(EXERCISE DATA Opens)

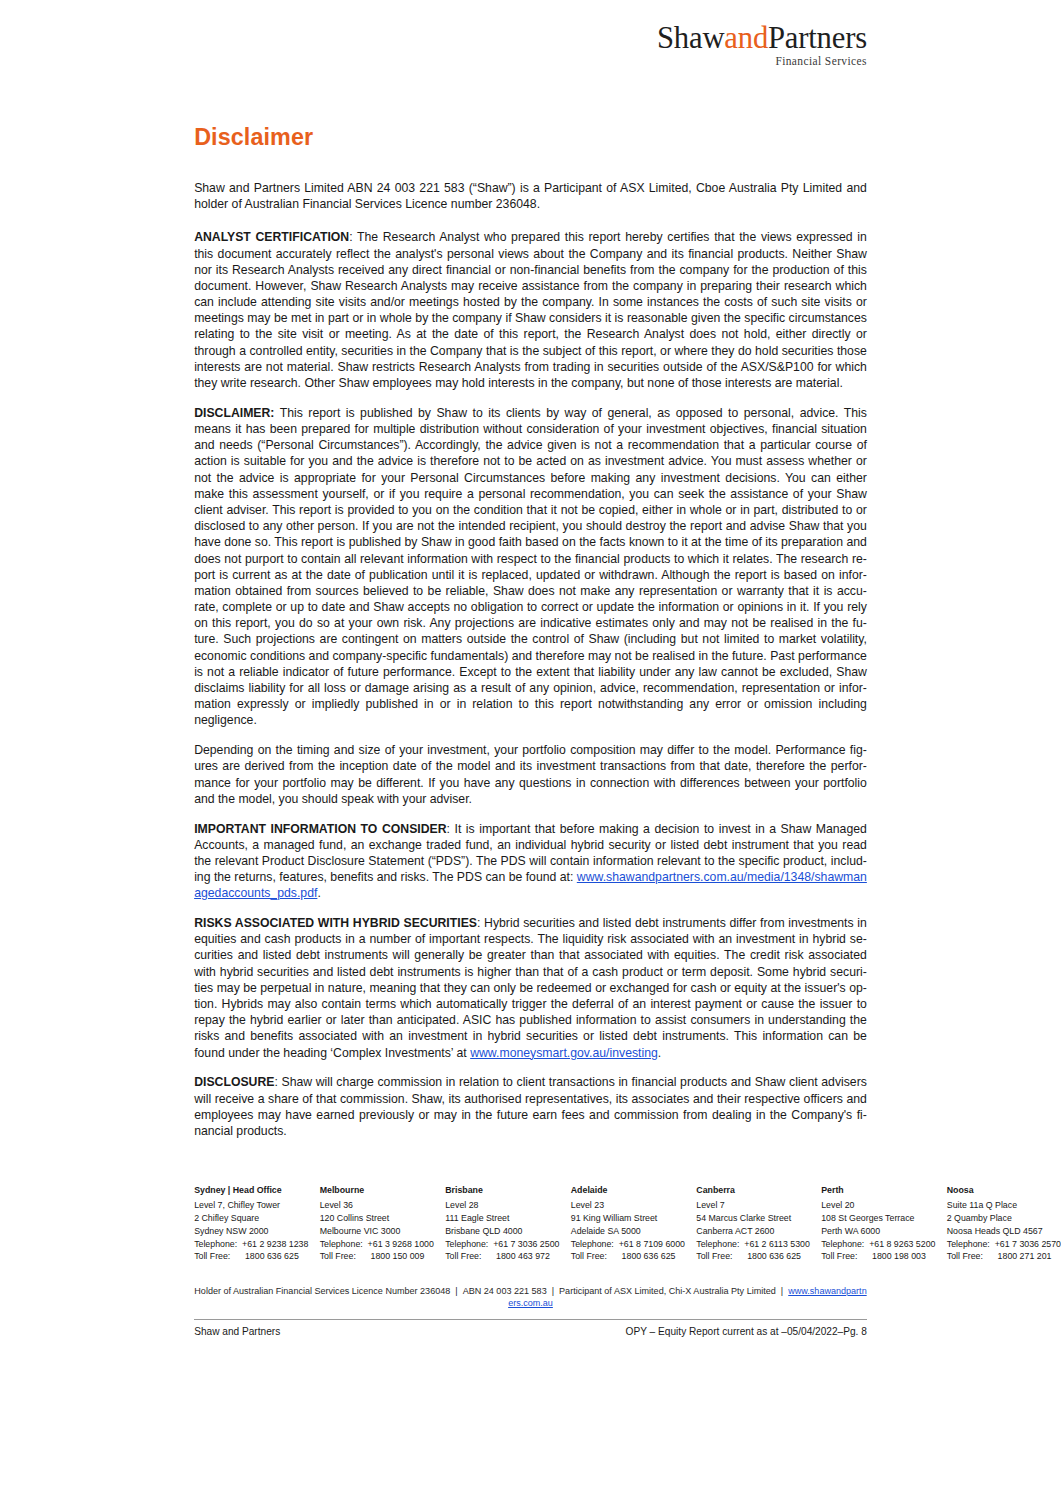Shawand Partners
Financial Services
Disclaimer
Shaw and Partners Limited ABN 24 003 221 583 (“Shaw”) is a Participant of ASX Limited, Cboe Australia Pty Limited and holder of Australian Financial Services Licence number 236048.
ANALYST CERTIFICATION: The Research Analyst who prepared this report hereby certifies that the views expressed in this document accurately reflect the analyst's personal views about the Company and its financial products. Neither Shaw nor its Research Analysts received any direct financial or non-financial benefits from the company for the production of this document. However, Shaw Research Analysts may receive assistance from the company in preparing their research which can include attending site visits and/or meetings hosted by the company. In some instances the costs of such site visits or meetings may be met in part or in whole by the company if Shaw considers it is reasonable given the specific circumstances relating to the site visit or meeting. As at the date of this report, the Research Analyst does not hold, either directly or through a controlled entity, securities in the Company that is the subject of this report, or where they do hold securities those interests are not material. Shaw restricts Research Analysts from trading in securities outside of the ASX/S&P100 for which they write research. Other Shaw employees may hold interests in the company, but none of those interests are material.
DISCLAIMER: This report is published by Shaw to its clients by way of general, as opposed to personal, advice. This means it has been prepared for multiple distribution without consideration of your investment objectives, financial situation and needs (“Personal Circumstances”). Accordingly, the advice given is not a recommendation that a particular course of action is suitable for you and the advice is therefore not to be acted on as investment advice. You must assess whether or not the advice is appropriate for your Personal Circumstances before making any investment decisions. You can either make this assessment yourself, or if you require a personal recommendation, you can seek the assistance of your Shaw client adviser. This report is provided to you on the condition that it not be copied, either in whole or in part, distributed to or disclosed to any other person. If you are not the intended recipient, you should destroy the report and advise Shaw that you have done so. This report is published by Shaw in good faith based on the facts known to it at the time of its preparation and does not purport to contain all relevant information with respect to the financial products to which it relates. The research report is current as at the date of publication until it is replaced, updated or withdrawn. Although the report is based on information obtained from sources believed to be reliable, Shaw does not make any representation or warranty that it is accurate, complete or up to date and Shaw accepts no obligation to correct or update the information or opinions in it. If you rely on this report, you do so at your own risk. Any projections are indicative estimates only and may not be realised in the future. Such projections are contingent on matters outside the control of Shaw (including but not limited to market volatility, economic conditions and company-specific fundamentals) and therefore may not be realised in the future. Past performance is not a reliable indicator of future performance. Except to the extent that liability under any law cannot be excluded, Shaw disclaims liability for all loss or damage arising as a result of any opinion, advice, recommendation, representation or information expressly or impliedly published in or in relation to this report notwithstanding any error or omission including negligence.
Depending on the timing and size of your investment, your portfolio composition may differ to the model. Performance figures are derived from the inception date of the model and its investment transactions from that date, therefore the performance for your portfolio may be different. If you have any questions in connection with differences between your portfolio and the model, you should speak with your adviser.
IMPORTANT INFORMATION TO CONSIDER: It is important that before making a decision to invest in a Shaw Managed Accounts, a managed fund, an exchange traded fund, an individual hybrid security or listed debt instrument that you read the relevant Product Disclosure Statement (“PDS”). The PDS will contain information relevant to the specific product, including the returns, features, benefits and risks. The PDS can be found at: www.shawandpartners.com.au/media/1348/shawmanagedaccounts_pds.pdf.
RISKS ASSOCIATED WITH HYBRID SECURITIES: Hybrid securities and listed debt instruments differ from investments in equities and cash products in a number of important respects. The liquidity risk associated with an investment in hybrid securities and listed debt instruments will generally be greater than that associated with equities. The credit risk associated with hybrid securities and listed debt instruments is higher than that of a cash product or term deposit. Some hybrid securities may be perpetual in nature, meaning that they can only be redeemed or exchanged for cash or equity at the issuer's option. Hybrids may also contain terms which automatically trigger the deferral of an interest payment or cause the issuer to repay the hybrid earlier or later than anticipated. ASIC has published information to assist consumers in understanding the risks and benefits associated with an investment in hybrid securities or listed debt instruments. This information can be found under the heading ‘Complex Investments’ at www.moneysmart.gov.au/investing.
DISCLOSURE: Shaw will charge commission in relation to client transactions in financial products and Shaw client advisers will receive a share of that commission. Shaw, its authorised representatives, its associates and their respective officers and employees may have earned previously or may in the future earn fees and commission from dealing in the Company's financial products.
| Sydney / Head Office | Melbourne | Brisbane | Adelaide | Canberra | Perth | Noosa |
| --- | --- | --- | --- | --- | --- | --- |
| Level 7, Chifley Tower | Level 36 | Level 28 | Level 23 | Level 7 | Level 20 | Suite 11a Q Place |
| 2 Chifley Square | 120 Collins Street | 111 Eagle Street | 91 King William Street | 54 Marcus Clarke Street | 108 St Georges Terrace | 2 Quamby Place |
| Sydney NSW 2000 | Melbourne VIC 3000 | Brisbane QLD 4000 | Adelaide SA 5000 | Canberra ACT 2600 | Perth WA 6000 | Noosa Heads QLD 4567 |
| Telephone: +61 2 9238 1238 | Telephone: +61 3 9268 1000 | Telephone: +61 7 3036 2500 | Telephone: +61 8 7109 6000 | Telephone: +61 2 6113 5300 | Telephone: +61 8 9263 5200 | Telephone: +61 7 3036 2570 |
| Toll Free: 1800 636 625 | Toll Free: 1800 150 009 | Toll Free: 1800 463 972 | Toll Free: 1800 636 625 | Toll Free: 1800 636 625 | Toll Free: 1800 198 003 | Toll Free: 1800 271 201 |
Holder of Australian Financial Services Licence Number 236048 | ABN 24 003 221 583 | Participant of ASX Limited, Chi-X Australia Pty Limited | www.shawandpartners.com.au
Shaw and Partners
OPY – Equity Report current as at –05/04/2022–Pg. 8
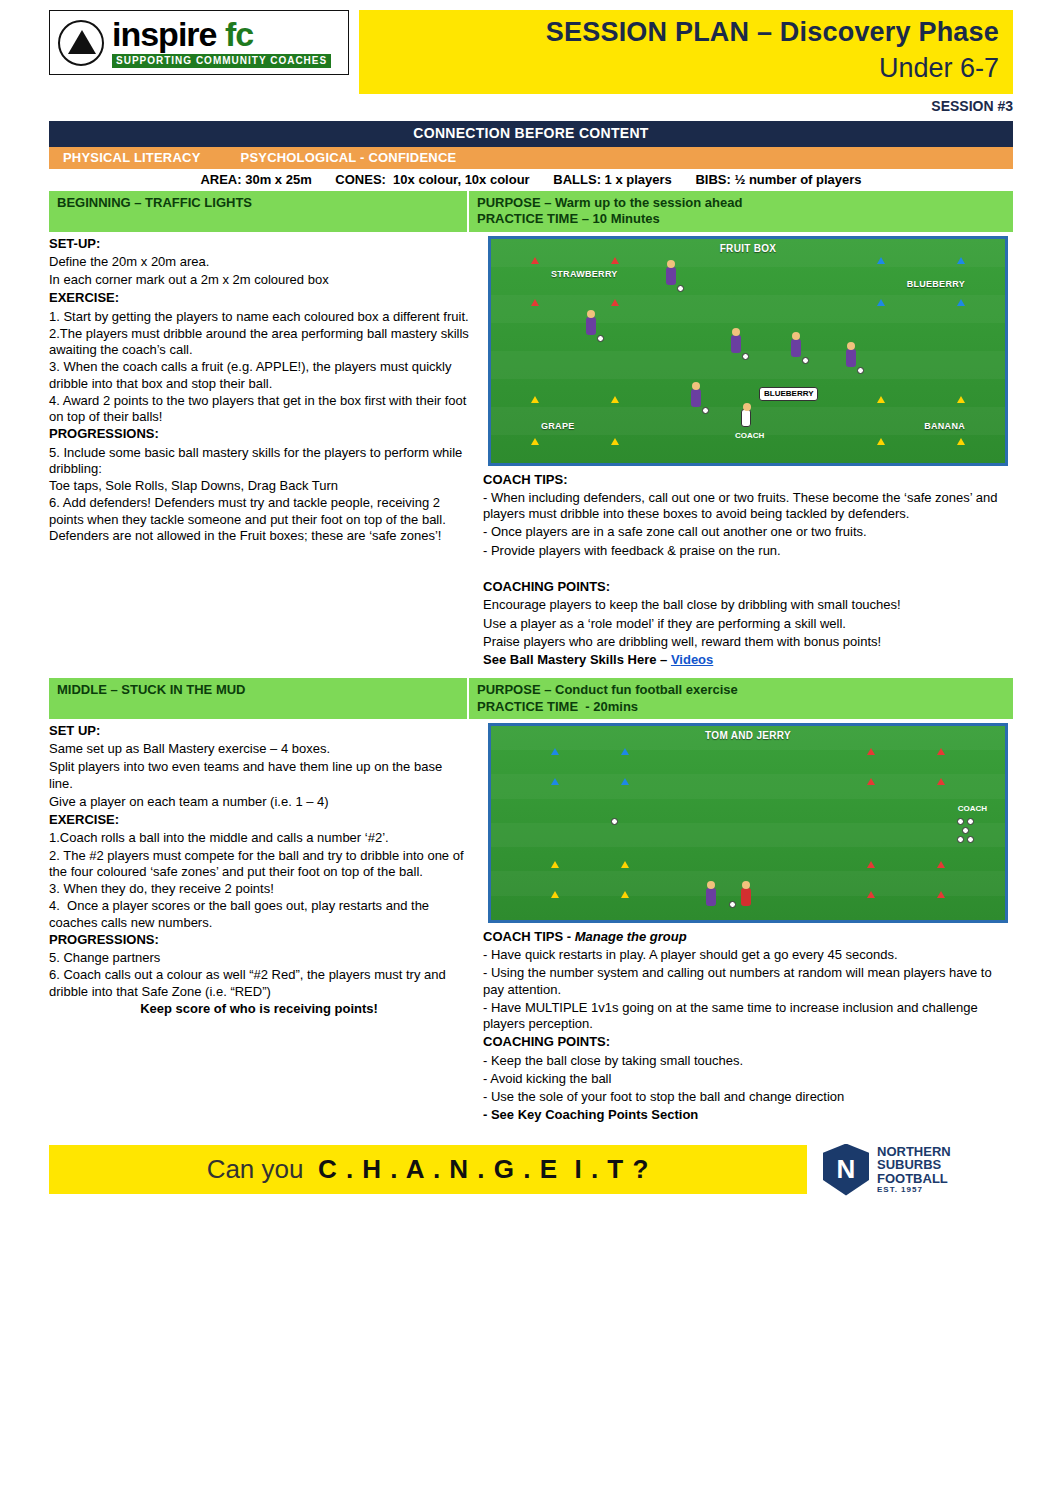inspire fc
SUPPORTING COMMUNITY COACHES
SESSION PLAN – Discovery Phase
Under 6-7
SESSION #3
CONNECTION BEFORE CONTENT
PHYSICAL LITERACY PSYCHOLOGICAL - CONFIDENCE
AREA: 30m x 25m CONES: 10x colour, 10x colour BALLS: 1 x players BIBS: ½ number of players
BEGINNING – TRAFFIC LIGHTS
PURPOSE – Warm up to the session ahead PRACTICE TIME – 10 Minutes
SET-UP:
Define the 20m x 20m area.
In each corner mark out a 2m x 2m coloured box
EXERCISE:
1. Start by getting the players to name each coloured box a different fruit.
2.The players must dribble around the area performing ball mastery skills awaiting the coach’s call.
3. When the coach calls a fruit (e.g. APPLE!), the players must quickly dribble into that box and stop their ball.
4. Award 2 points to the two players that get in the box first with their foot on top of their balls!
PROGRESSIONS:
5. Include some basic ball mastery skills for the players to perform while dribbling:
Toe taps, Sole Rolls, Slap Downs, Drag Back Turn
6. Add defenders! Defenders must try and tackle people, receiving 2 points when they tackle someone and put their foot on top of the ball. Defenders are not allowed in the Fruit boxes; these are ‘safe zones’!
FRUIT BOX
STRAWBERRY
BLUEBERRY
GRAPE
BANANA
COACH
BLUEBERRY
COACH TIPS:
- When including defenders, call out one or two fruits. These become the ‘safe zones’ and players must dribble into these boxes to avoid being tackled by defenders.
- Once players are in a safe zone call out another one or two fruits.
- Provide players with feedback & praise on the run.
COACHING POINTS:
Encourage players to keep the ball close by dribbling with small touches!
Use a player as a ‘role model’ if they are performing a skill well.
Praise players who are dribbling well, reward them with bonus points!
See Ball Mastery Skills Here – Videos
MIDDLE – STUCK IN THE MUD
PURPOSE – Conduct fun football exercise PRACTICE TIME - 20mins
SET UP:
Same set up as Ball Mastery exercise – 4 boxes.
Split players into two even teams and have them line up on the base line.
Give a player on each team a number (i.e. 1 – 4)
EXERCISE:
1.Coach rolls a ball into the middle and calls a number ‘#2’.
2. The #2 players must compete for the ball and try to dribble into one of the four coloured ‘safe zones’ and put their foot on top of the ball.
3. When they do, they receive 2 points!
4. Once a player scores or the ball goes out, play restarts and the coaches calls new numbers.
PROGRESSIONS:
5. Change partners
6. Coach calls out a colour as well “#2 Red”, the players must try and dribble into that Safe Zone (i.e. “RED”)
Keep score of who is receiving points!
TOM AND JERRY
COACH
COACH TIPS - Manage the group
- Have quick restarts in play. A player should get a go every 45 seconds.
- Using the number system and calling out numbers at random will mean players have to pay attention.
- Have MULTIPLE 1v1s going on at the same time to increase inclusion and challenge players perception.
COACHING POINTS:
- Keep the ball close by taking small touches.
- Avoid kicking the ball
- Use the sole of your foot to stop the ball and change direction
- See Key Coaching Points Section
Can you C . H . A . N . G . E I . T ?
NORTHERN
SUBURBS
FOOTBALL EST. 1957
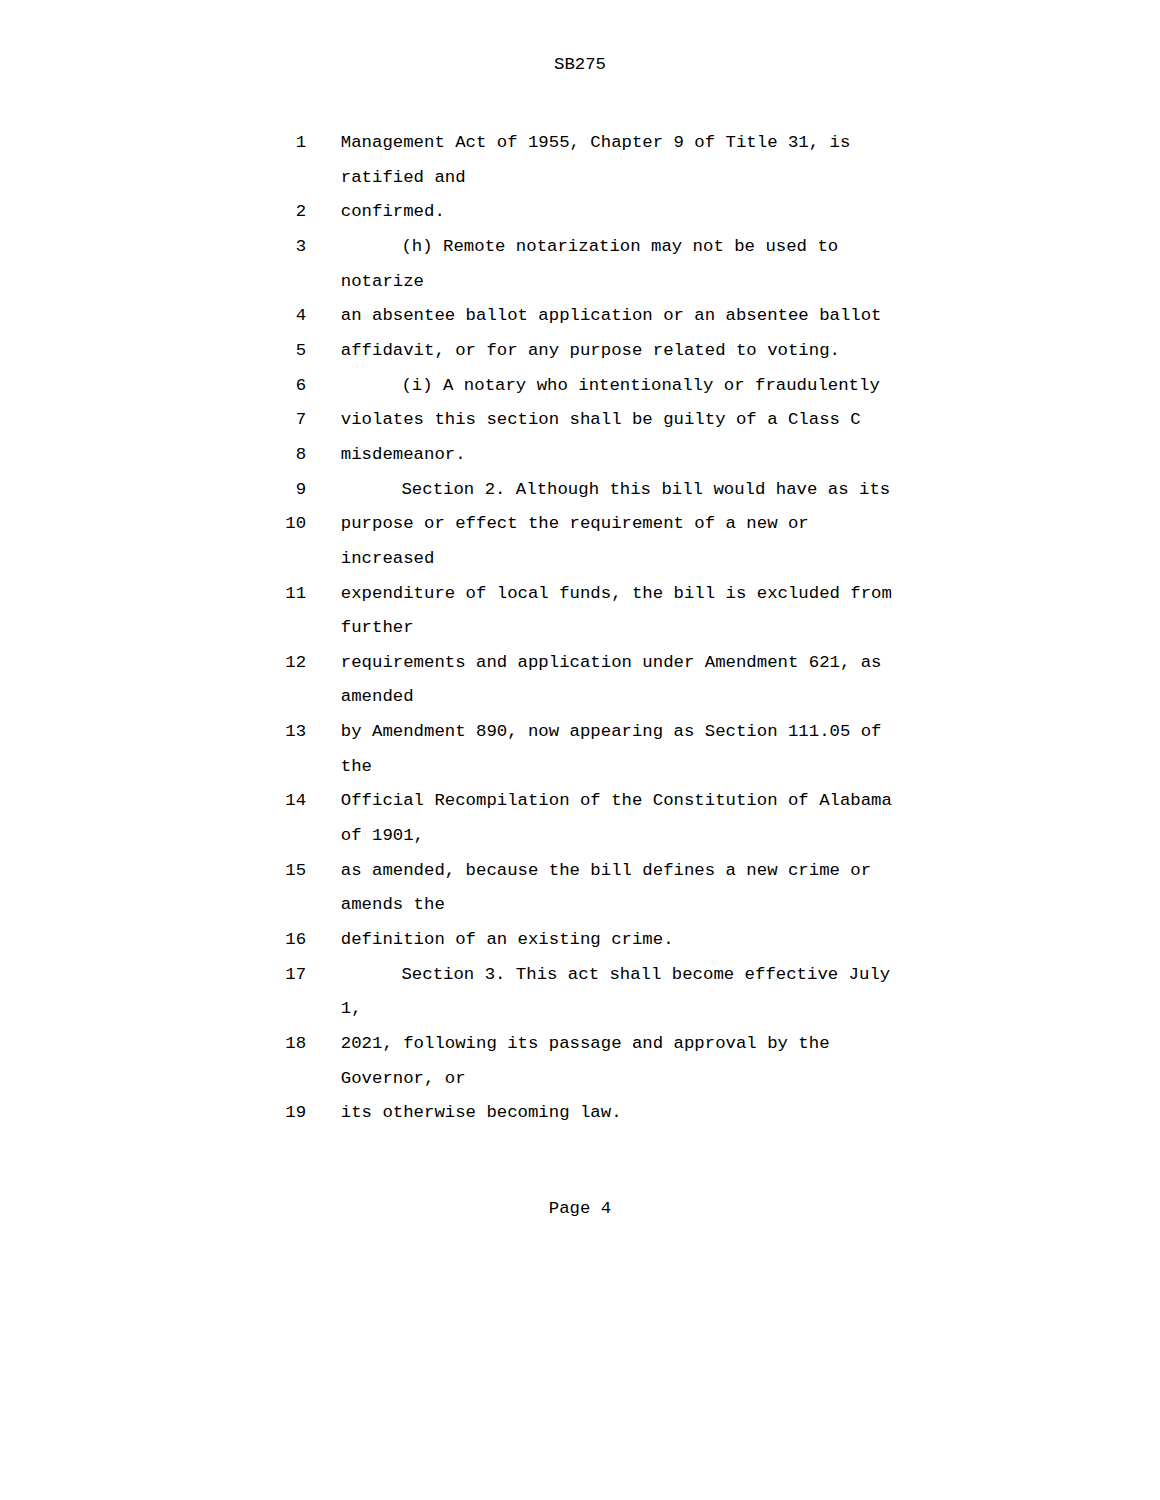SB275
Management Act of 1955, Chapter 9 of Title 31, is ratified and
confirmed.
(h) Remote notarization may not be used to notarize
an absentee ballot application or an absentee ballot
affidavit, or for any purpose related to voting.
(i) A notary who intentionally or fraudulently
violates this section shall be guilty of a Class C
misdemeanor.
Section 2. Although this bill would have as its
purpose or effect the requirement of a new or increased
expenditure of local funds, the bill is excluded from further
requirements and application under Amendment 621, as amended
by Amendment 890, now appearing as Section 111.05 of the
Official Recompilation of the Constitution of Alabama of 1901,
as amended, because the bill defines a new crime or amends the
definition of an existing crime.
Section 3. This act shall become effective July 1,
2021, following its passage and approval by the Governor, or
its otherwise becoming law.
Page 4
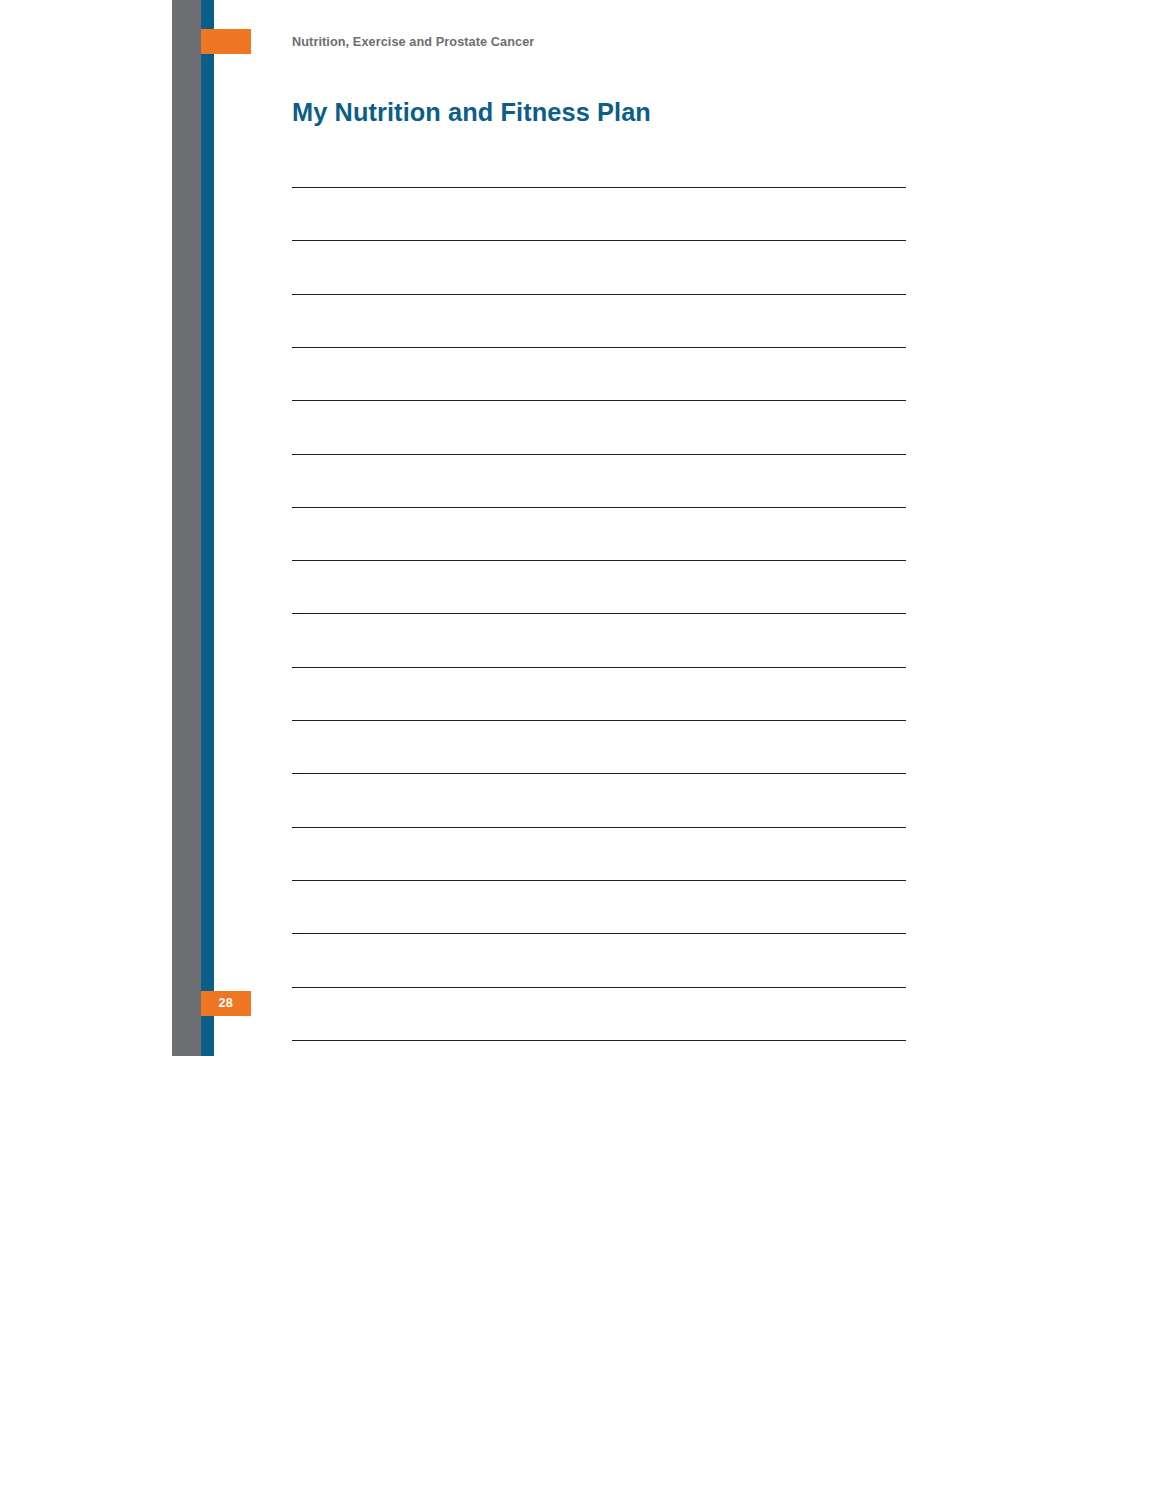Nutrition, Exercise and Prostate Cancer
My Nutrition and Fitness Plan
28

(EXERCISE DATA Closes)

= PROBLEM TO WORK ON =
Set out nothing but the lines from the line with "- Have MULTIPLE" through the end of the material, reproduced exactly, both ends included, pictures omitted.

= SOLUTION TO THE PROBLEM =
- Have MULTIPLE 1v1s going on at the same time to increase inclusion and challenge players perception.
COACHING POINTS:
- Keep the ball close by taking small touches.
- Avoid kicking the ball
- Use the sole of your foot to stop the ball and change direction
- See Key Coaching Points Section
Can you C . H . A . N . G . E I . T ?
NORTHERN
SUBURBS
FOOTBALL EST. 1957
SB275
Management Act of 1955, Chapter 9 of Title 31, is ratified and
confirmed.
(h) Remote notarization may not be used to notarize
an absentee ballot application or an absentee ballot
affidavit, or for any purpose related to voting.
(i) A notary who intentionally or fraudulently
violates this section shall be guilty of a Class C
misdemeanor.
Section 2. Although this bill would have as its
purpose or effect the requirement of a new or increased
expenditure of local funds, the bill is excluded from further
requirements and application under Amendment 621, as amended
by Amendment 890, now appearing as Section 111.05 of the
Official Recompilation of the Constitution of Alabama of 1901,
as amended, because the bill defines a new crime or amends the
definition of an existing crime.
Section 3. This act shall become effective July 1,
2021, following its passage and approval by the Governor, or
its otherwise becoming law.
Page 4
Nutrition, Exercise and Prostate Cancer
My Nutrition and Fitness Plan
28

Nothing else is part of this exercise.